Kodiak’s second single “Alone” offers a wider listen to the talents of a young New Jersey based hard rock quartet ready to explode on the national scene. The time is ripe. Young rock bands are a hotter commodity than they have been in ages in the wake of Greta Van Fleet’s unexpected success and it is natural for enterprising impresarios to seek out acts with a similar pedigree and commercial upside. Kodiak is destined to enjoy the same success without following the same musical path their contemporaries have walked.
The new single is presumably one of the stronger tracks included with their forthcoming debut album and has a different personality than their first single “Goodbye”. The latter track is akin to a musical clinched fist; Kodiak hammered listeners with an unforgiving hard rock guitar and rhythm section attack that pummeled you into happy submission. “Alone”, in contrast, is a more expansive and inclusive cut without compromising their core sound. It has mainstream strengths that will widen the band’s audience beyond the contingent of fist pumping rock mavens who welcomed their debut single.
It is a song begging for audience participation. Kodiak write and play songs capable of making quite an impact in studio form, but it is clear their writing eyes a bigger and arguably more important goal – they aim to craft first rate rock tracks that will bring live audiences to their feet. “Alone” is a certain crowd pleaser for a variety of reasons, but the freewheeling passion of the lead vocal and exuberant chorus is chief among them. The chorus provides a natural peak in the performance when the track’s gathering musical energy red lines and explodes for listeners.
Kodiak’s video for “Alone” exhibits tremendous imagination and labors under few of the standard clichés common to hard rock videos. It isn’t the golden age of MTV videos anymore, but promotional clips like this still serve a purpose by giving visual definition to a band for those who may not soon have the opportunity to see them live. Their personalities come through in the video despite mixing a variety of animation styles with live action footage.
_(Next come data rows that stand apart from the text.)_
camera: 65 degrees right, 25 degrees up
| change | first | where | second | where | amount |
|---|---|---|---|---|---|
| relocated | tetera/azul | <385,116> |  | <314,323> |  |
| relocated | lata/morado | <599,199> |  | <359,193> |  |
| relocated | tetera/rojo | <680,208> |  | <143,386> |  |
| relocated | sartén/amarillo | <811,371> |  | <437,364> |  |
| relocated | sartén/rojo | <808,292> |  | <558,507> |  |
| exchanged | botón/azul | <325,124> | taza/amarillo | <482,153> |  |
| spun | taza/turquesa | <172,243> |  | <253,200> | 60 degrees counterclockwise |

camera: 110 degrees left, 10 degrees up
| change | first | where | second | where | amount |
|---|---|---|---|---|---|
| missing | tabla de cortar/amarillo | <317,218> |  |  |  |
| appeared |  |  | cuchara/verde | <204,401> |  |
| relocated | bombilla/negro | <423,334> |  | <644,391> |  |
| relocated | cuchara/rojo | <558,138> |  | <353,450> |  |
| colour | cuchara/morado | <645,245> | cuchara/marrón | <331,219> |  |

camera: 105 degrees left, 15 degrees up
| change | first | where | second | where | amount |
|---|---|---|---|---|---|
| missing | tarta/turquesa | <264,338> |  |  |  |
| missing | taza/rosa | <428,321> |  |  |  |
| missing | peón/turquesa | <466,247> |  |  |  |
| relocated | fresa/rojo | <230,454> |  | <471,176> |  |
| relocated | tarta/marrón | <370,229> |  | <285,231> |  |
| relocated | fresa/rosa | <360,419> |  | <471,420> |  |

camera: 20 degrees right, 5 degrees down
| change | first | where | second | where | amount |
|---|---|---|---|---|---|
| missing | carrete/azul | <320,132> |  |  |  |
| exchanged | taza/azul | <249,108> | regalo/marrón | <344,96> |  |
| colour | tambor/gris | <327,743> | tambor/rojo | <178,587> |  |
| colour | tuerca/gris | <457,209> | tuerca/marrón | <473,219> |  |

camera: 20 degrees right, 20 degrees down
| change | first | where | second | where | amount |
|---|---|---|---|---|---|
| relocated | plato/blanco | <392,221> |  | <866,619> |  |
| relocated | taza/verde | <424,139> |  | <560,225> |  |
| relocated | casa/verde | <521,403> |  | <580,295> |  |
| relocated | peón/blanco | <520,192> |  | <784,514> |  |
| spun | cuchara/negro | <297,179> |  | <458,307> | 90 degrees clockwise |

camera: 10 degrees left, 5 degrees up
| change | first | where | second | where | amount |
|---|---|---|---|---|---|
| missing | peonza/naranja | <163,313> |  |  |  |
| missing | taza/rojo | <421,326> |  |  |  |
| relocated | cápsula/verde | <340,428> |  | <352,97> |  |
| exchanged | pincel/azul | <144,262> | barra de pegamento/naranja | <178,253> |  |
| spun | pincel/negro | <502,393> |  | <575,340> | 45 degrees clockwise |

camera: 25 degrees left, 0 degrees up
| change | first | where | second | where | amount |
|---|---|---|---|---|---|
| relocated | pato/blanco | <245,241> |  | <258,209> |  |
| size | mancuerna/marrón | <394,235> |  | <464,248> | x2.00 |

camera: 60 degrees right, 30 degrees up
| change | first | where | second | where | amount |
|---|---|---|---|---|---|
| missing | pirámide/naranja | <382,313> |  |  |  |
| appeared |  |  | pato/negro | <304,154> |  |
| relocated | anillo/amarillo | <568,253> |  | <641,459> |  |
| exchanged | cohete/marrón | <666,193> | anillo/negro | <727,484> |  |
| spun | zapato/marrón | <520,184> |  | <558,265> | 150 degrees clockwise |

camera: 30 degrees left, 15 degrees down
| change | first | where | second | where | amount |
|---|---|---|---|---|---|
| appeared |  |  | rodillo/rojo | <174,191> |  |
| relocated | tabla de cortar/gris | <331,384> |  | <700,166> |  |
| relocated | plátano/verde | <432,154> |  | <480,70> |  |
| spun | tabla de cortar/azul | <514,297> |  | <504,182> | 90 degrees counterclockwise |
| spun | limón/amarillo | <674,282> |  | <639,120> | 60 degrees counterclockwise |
I love the vocals. There’s only a little accompaniment from backing vocals, but that is far from a misstep. The lead vocals are powerful enough on their own to carry the song and crackle with charisma and warmth throughout the track. They benefit from strong interplay with the lead guitar. Kodiak has a single guitarist, but it doesn’t restrict them in a significant degree. Many prefer two guitar lineups to fill potential holes or “gaps” in the band’s sound, but you’ll hear nothing of the sort from this single. The lack of any extended lead guitar break may be heard as a concession to that, but I hear it in a different way.
You can’t nor shouldn’t label Kodiak with terms like “hair metal” or “retro rock”. They share an affinity for certain aspects of 1980’s-90’s visual presentation, yes, and it helps establish a reference point for viewers and listeners. It is also true they are well versed in the twists, turns, and formulas long ago set down by bands as varied as Van Halen, Warrant, and other acts from the hard rock scene of decades past. In the end, however, I think their songwriting stands on its own and they bring something of themselves to “Alone” that will only grow over time.